The only difference between the easy and the hard versions is constraints.
A subsequence is a string that can be derived from another string by deleting some or no symbols without changing the order of the remaining symbols. Characters to be deleted are not required to go successively, there can be any gaps between them. For example, for the string "abaca" the following strings are subsequences: "abaca", "aba", "aaa", "a" and "" (empty string). But the following strings are not subsequences: "aabaca", "cb" and "bcaa".
You are given a string s consisting of n lowercase Latin letters.
In one move you can take any subsequence t of the given string and add it to the set S. The set S can't contain duplicates. This move costs n−|t|, where |t| is the length of the added subsequence (i.e. the price equals to the number of the deleted characters).
Your task is to find out the minimum possible total cost to obtain a set S of size k or report that it is impossible to do so.
Input
The first line of the input contains two integers n and k (1≤n,k≤100) — the length of the string and the size of the set, correspondingly.
The second line of the input contains a string s consisting of n lowercase Latin letters.
Output
Print one integer — if it is impossible to obtain the set S of size k, print -1. Otherwise, print the minimum possible total cost to do it.
Examples
Input
4 5
asdf
Output
4
Input
5 6
aaaaa
Output
15
Input
5 7
aaaaa
Output
-1
Input
10 100
ajihiushda
Output
233
Note
In the first example we can generate S = { "asdf", "asd", "adf", "asf", "sdf" }. The cost of the first element in S is 0 and the cost of the others is 1. So the total cost of S is 4.

__数据行摘录__.
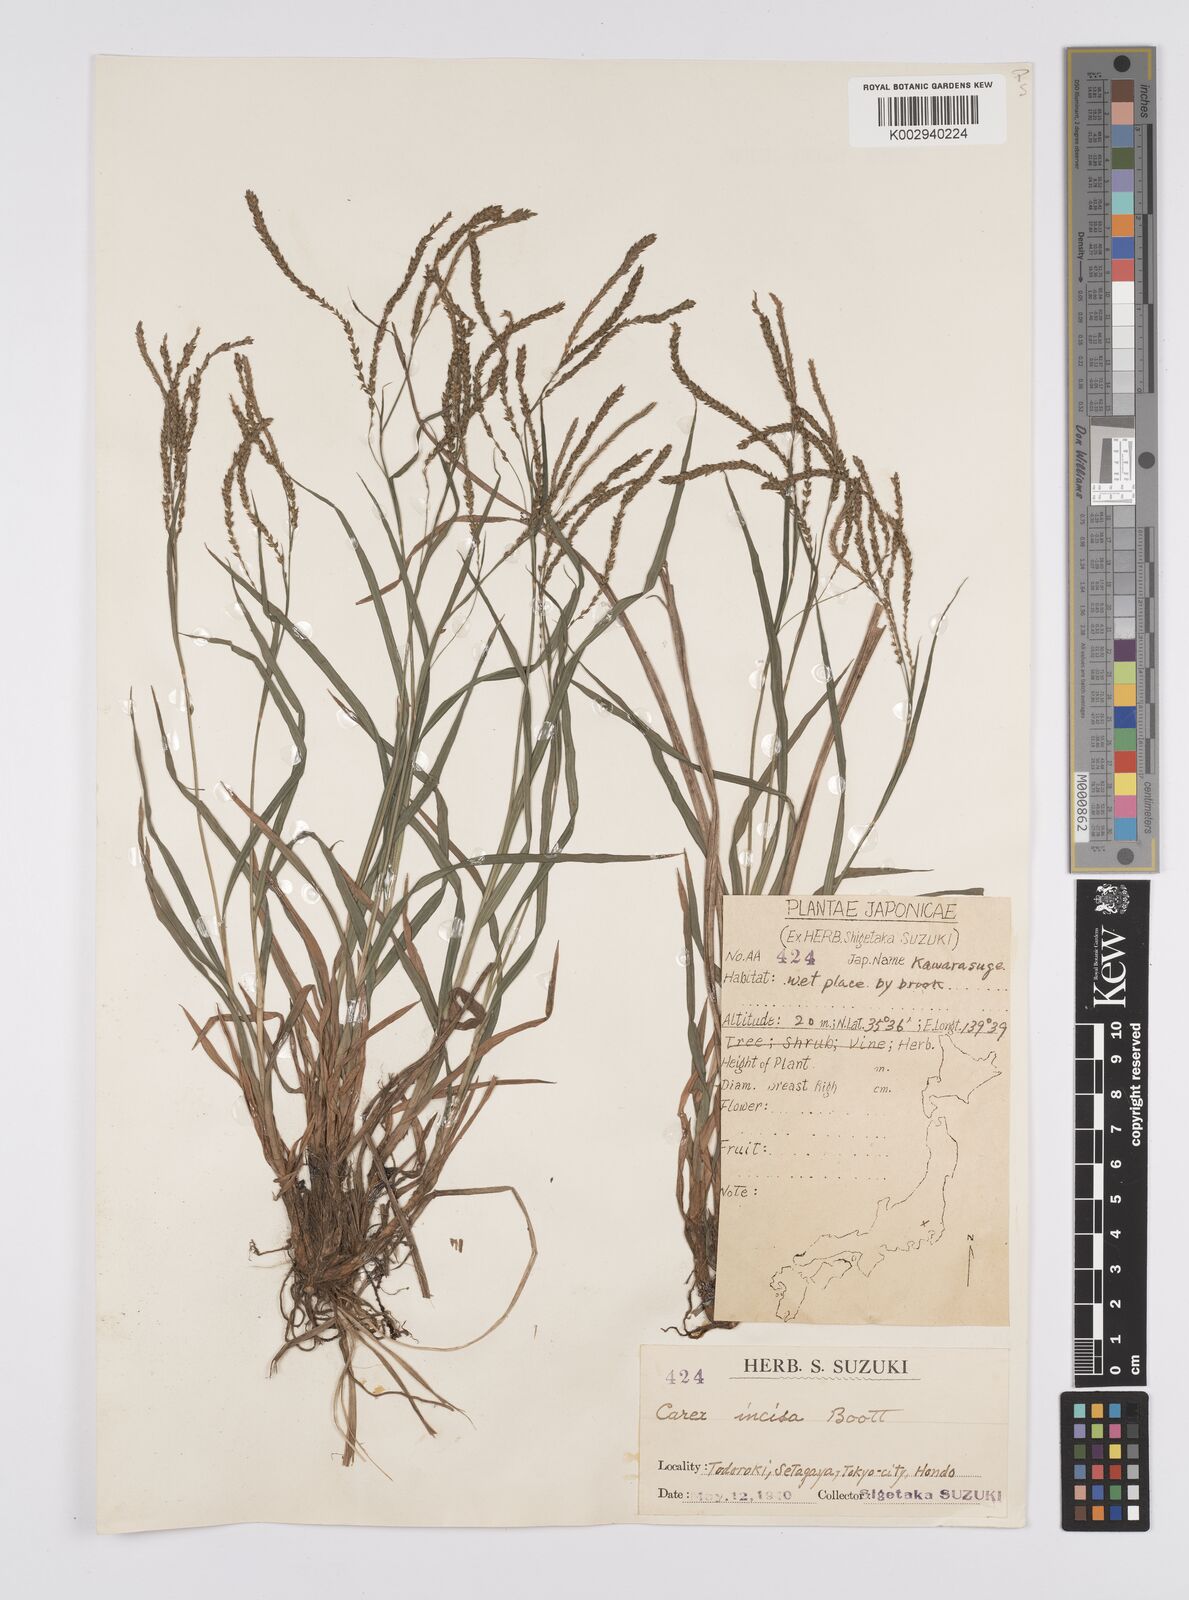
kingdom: Plantae
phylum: Tracheophyta
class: Liliopsida
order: Poales
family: Cyperaceae
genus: Carex
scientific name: Carex incisa
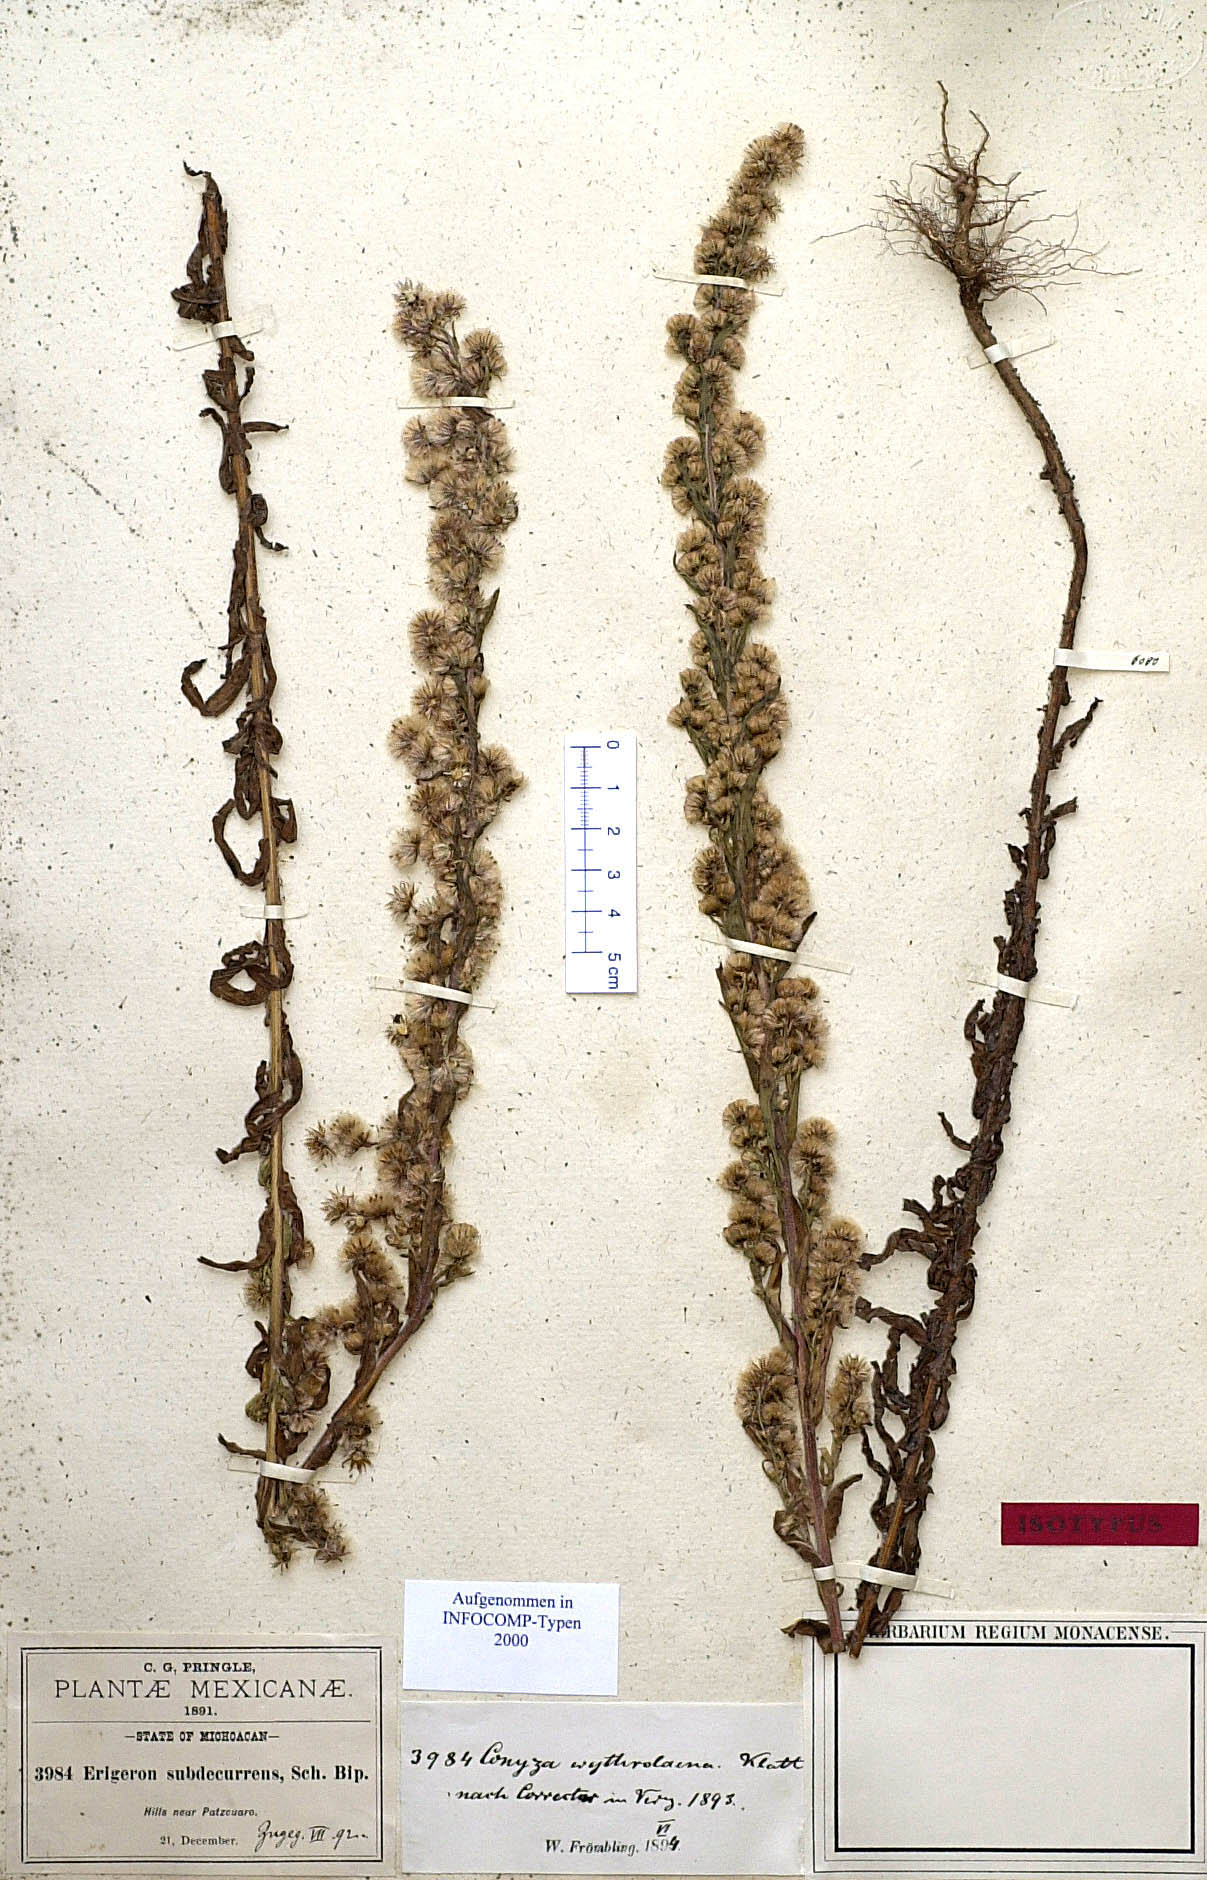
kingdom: Plantae
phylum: Tracheophyta
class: Magnoliopsida
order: Asterales
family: Asteraceae
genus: Laennecia
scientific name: Laennecia schiedeana
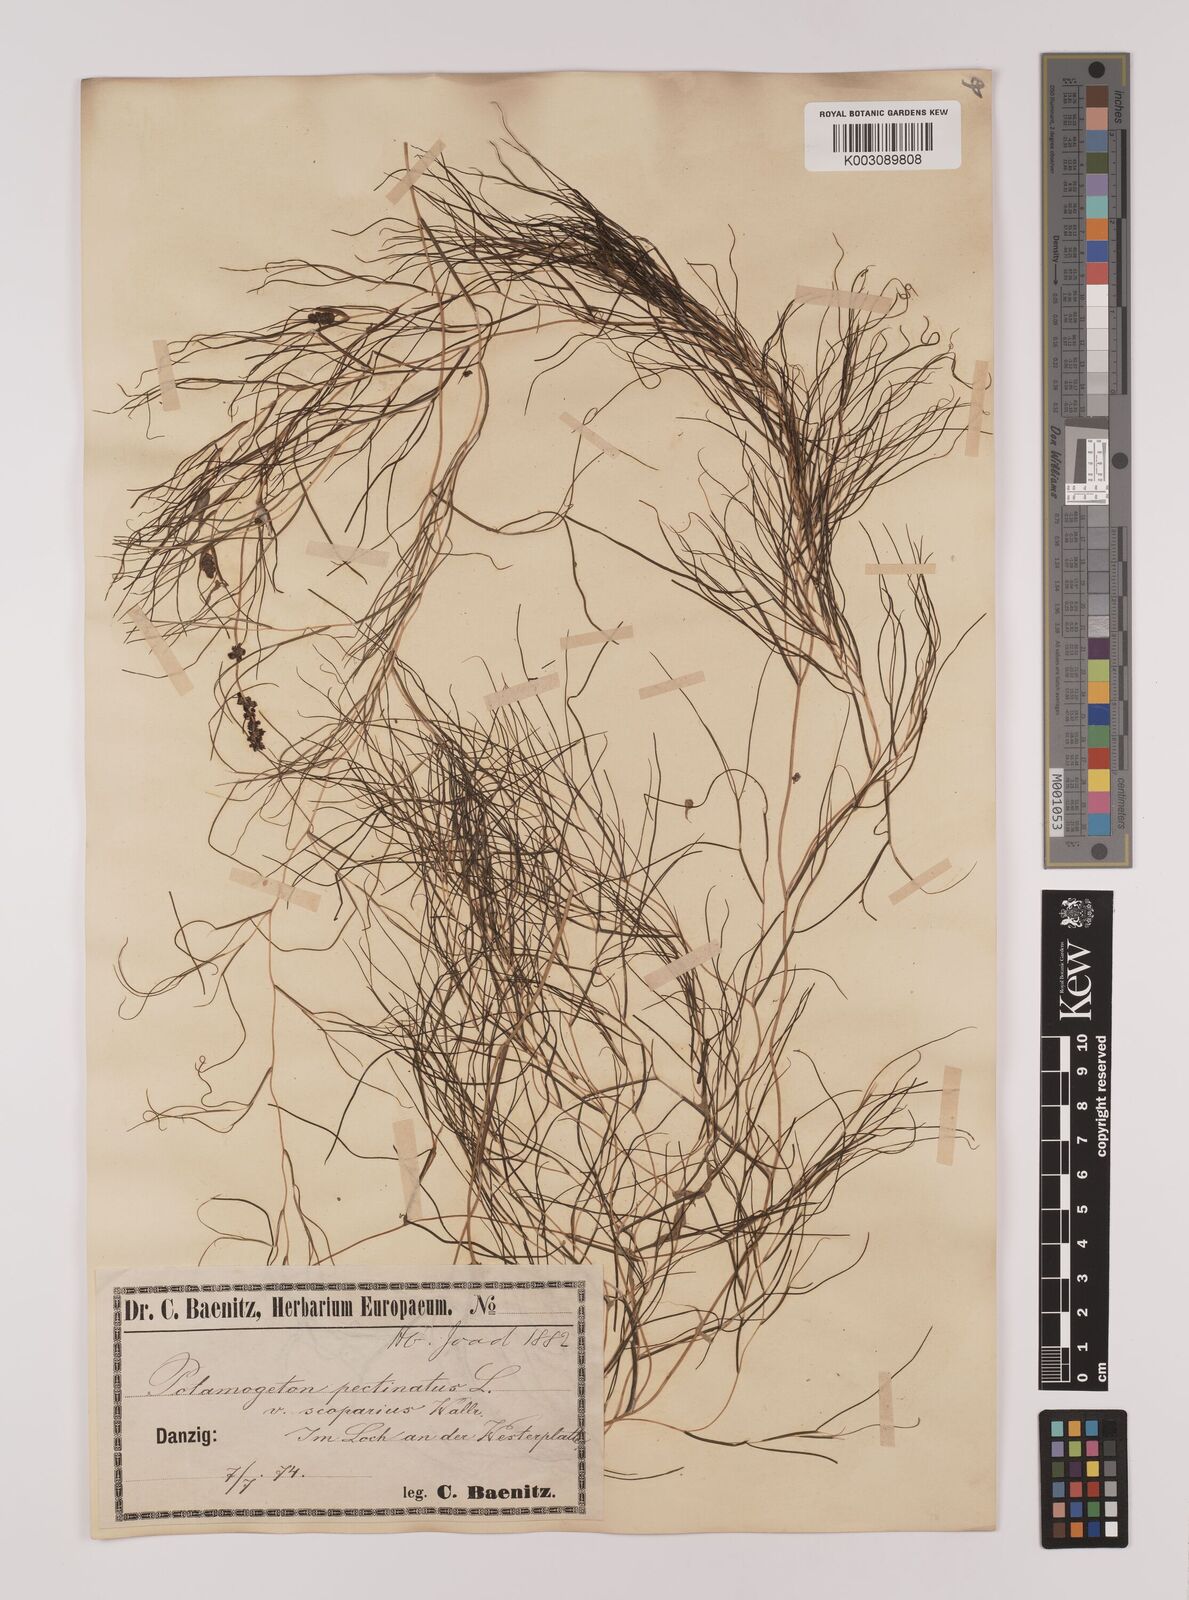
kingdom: Plantae
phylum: Tracheophyta
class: Liliopsida
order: Alismatales
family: Potamogetonaceae
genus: Stuckenia
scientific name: Stuckenia pectinata
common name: Sago pondweed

__任务简述 1__.
列出子序列题目第一个示例说明中集合 S 的全部元素。
__任务简述 2__.
根据子序列题目回答下列问题，每题一行：
(a) n 和 k 的取值范围是什么？
(b) 输入为“5 7”和“aaaaa”时，输出是什么？
(c) 把子序列 t 加入集合 S 的一次操作，代价怎样计算？
__任务简述 3__.
请从子序列题目的最后一句之后续写下文。

__参考答案 1__.
"asdf"、"asd"、"adf"、"asf"、"sdf"

__参考答案 2__.
(a) 1≤n,k≤100。
(b) -1。
(c) 代价为 n−|t|，其中 |t| 是所加入子序列的长度，即等于被删除字符的个数。

__参考答案 3__.
特别感谢QY大佬讲解枚举子串方法!%%%
题意:给一个长度为n的字符串,将n的子串(空字符串也算一种子串)放入S中,S要求其中的字符串各不相同,每放入1个字符串,代价即为n-|子串长度|,问放入k个子串所需的最小代价为多少,如果没有k个子串,则输出-1.
考虑到k比较小,直接从最长的子串开始枚举并放入S中,同时计算代价并删去相同的子串防止重复统计。
排除的相同子串上限为(100+1)*100/2(远达不到),很小;k也很小,故可以通过。

#include<bits/stdc++.h>
using namespace std;
map<string,int> m;
string s,s2;
queue<string> q;
long long ans;
int main()
{
    ios::sync_with_stdio(false);
    cin.tie(0);cout.tie(0);
    int n,k;
    cin>>n>>k;
    cin>>s;
    q.push(s);
    --k;
    while(k && !q.empty())
    {
        s=q.front();
        q.pop();
        for(int i=0;k&&i<s.length();++i)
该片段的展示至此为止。